Tenta responder aqui nos comentários e a gente continua o vídeo. A resposta óbvia para algumas pessoas é que, claro que sim, ninguém precisa estar lá para que a árvore e o som existam. É como se o som tivesse uma existência independente de nós, ou de criaturas capazes de escutar.
O som seria real na medida em que ele existe fora da nossa mente ou das nossas percepções. Nesse caso, essa seria uma resposta realista para a minha pergunta. Agora imagine um cenário parecido, só que onde toda a vida na Terra foi extinta para sempre, exceto as árvores.
Elas ainda fazem barulho ao cair? O que está em jogo aqui é a definição de som. Esse é o primeiro passo para responder essa pergunta.
Se você procurar no dicionário ou jogar no Google, nós encontramos duas definições. A primeira diz que o som é tudo aquilo que é captado pelo sentido da audição. Nessa definição, a árvore não teria feito barulho ao cair.

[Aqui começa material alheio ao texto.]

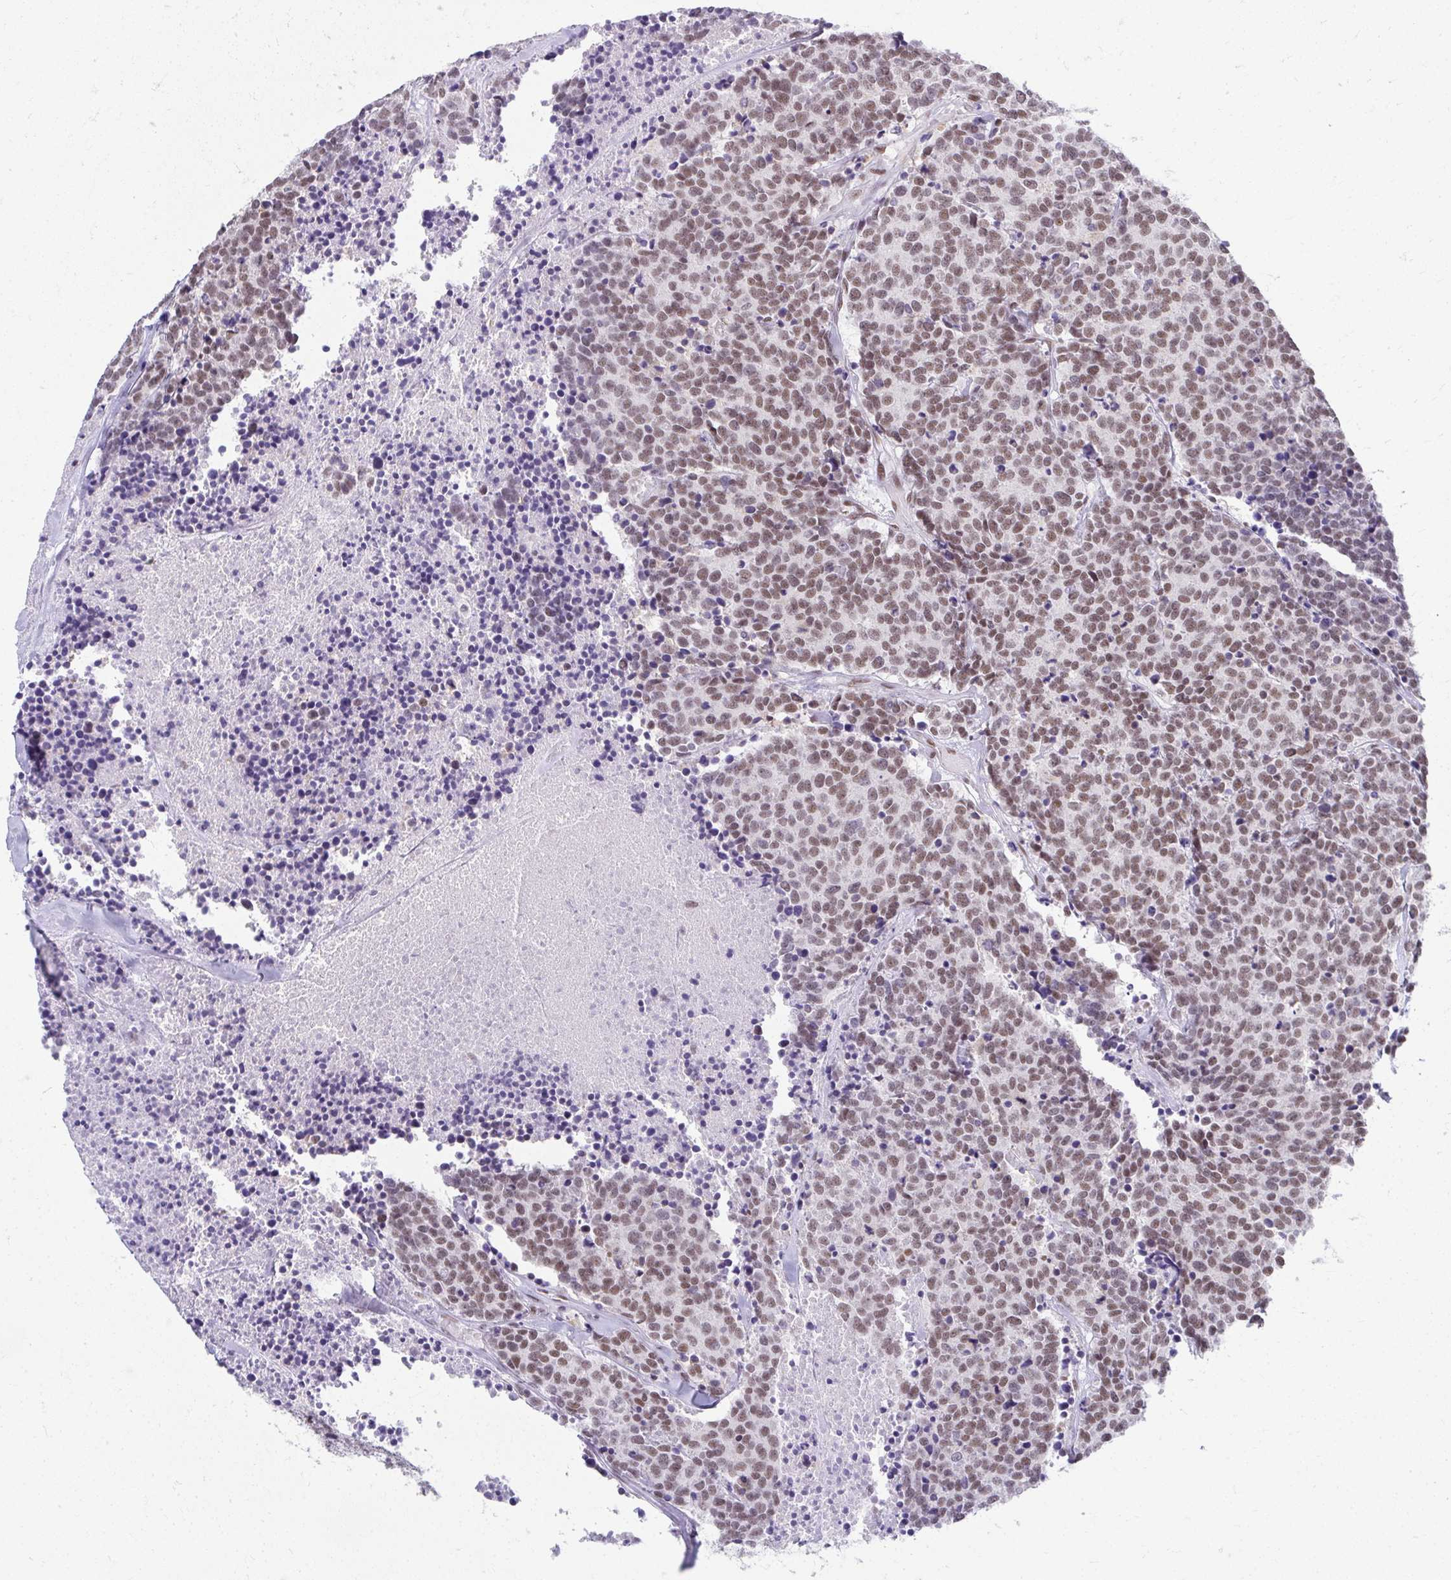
{"staining": {"intensity": "moderate", "quantity": ">75%", "location": "nuclear"}, "tissue": "carcinoid", "cell_type": "Tumor cells", "image_type": "cancer", "snomed": [{"axis": "morphology", "description": "Carcinoid, malignant, NOS"}, {"axis": "topography", "description": "Skin"}], "caption": "Carcinoid tissue shows moderate nuclear staining in approximately >75% of tumor cells The protein of interest is shown in brown color, while the nuclei are stained blue.", "gene": "CREBBP", "patient": {"sex": "female", "age": 79}}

Já a segunda definição, que é usada na física, é um pouco mais específica. O som seria a vibração que se propaga em um meio material com uma frequência entre 20 e 20 mil hertz, capaz de ser percebida pelo ouvido humano. E aqui, de todas as vibrações existentes, apenas uma pequena faixa delas é caracterizada como som, o que pode ser questionado de várias formas.
Em todo caso, ambas as definições relativizam o som à nossa existência, ainda que a definição física não exija que o som seja de fato escutado, apenas que seja capaz de ser percebido. Mas, é claro, definições de dicionário nem sempre são suficientes quando nós fazemos uma pergunta filosófica. Existem dois principais caminhos para responder a minha pergunta.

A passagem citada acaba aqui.